The description adds valuable behavioral context beyond annotations. Annotations indicate read-only, non-destructive, idempotent, and open-world traits, but the description discloses the return format ('Katzilla envelope { data, quality, citation }'), data quality metrics ('freshness/uptime/confidence'), and audit features ('SHA-256 data hash'). This enriches the agent's understanding without contradicting annotations.

Agents need to know what a tool does to the world before calling it. Descriptions should go beyond structured annotations to explain consequences.

Conciseness5/5

Is the description appropriately sized, front-loaded, and free of redundancy?

The description is efficiently structured in two sentences: the first states the core functionality and data returned, and the second details the output format, quality metrics, and source information. Every sentence adds essential value without redundancy, making it front-loaded and appropriately sized.

Shorter descriptions cost fewer tokens and are easier for agents to parse. Every sentence should earn its place.

Completeness5/5

Given the tool's complexity, does the description cover enough for an agent to succeed on first attempt?

Given the tool's complexity (search API with structured output), the description is complete. It covers purpose, data source, update frequency, and detailed output behavior. With annotations covering safety traits and an output schema presumably detailing the 'Katzilla envelope', no critical gaps remain for agent usage.

Complex tools with many parameters or behaviors need more documentation. Simple tools need less. This dimension scales expectations accordingly.

Parameters3/5

Does the description clarify parameter syntax, constraints, interactions, or defaults beyond what the schema provides?

With 100% schema description coverage, the input schema fully documents all three parameters (query, limit, fields). The description does not add any parameter-specific semantics beyond what the schema provides, such as explaining field selection strategies or query formatting nuances. Thus, it meets the baseline but doesn't enhance parameter understanding.

Input schemas describe structure but not intent. Descriptions should explain non-obvious parameter relationships and valid value ranges.

Purpose5/5

Does the description clearly state what the tool does and how it differs from similar tools?

The description explicitly states the tool's purpose: 'Search U.S. colleges and universities via the Department of Education College Scorecard API' with specific resources mentioned ('admissions rates, tuition costs, and enrollment size'). It clearly distinguishes from sibling tools by specifying the exact data source (College Scorecard API) and domain (education), unlike other education tools like 'education__ed-demographics' or 'education__hipolabs-universities'.

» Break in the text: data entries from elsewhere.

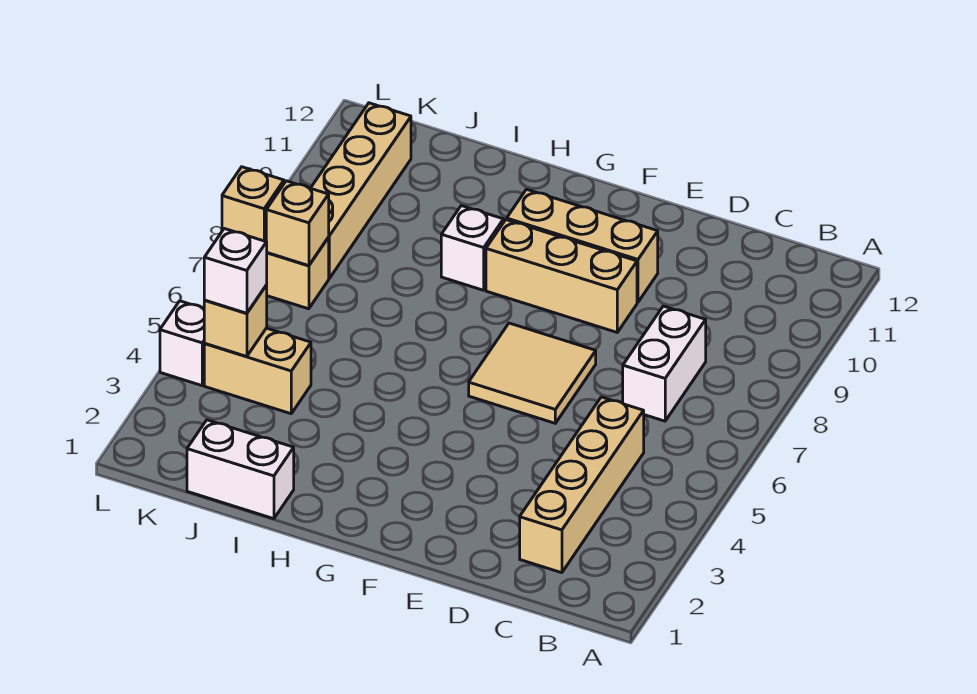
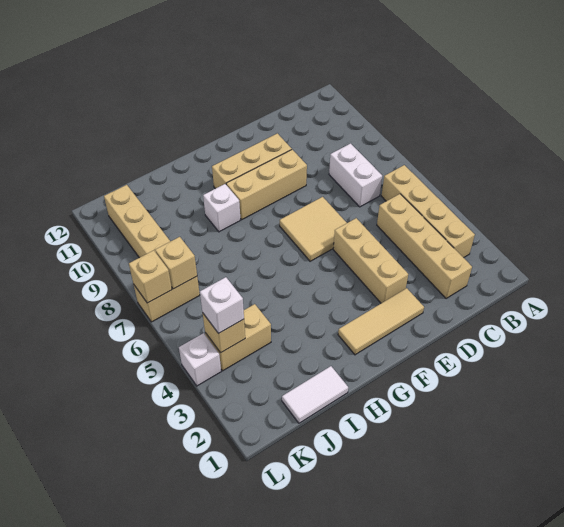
none -> tan brick B3:B6 level 1
none -> tan tile E2:G2 level 1
none -> tan brick E3:E5 level 1
white brick I1:J1 level 1 -> white tile I1:J1 level 1

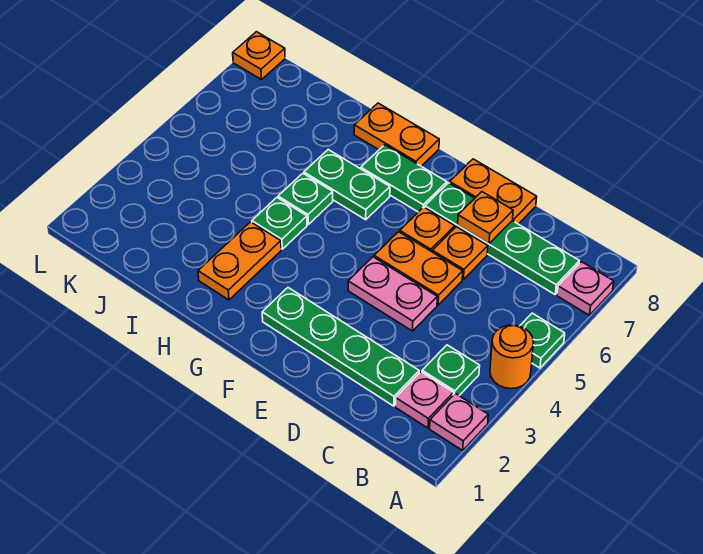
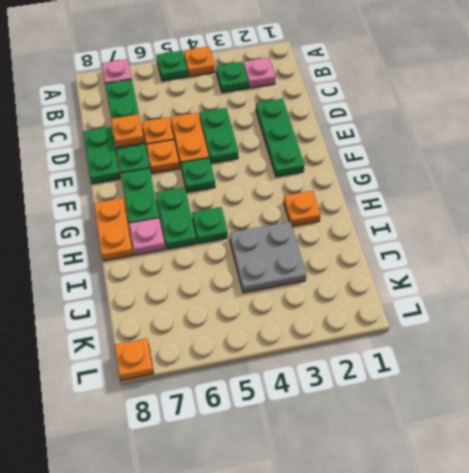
pink plate A2 level 1 -> pink plate H7 level 1
orange round brick A4 level 1 -> orange plate A4 level 1
green plate C2:F2 level 1 -> green plate D2:F2 level 1
pink plate D4:E4 level 1 -> green plate D4:E4 level 1
orange plate D8:E8 level 1 -> green plate D8:E8 level 1
orange plate H2:H3 level 1 -> orange plate H2 level 1
green plate H4 level 1 -> green plate F5 level 1
none -> grey plate I3:J4 level 1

Agents choose between tools based on descriptions. A clear purpose with a specific verb and resource helps agents select the right tool.

Usage Guidelines4/5

Does the description explain when to use this tool, when not to, or what alternatives exist?

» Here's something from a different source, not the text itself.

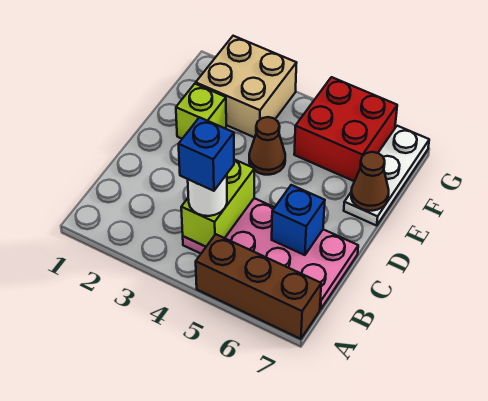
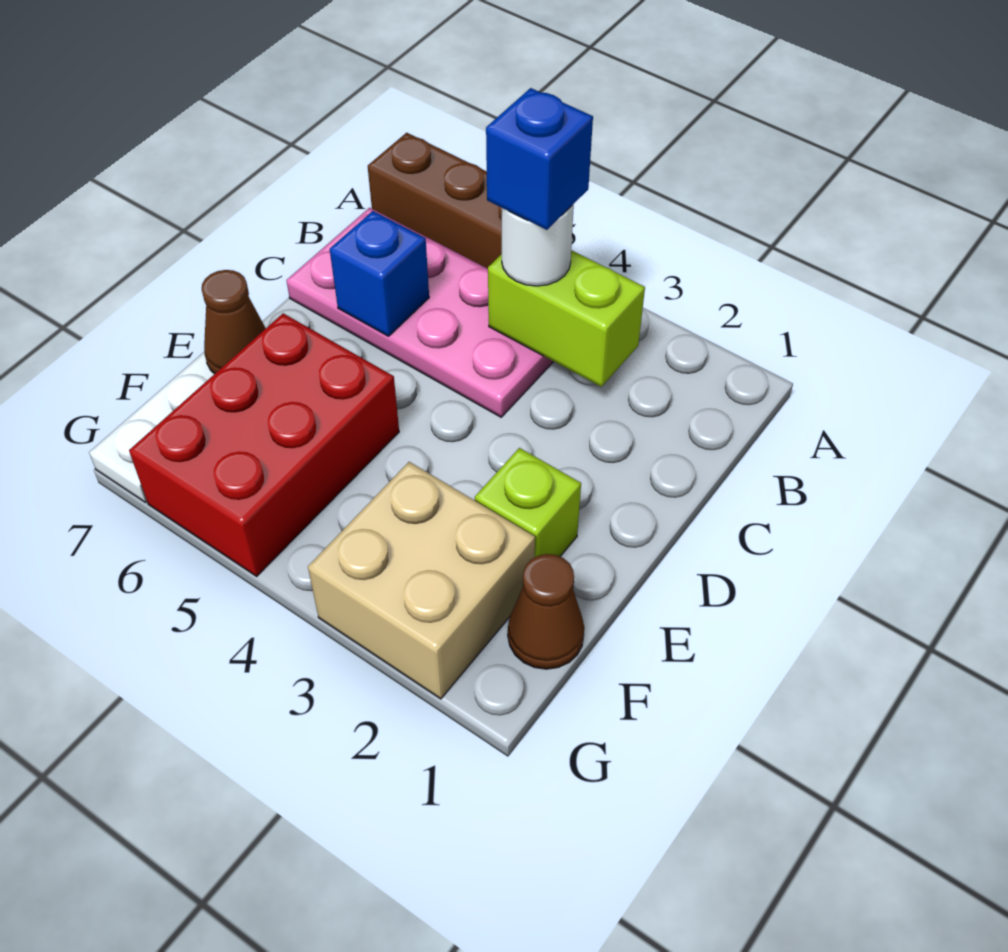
lime brick B4:C4 level 2 -> lime brick B3:B4 level 2
brown cone E4 level 1 -> brown cone F1 level 1
red brick F5:G6 level 1 -> red brick E5:G6 level 1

The description provides clear context for when to use this tool: for searching U.S. colleges via the College Scorecard API with specific data types. It mentions the source and update frequency ('updates quarterly'), which helps guide usage. However, it does not explicitly state when not to use it or name specific alternatives among siblings, preventing a perfect score.

Agents often have multiple tools that could apply. Explicit usage guidance like "use X instead of Y when Z" prevents misuse.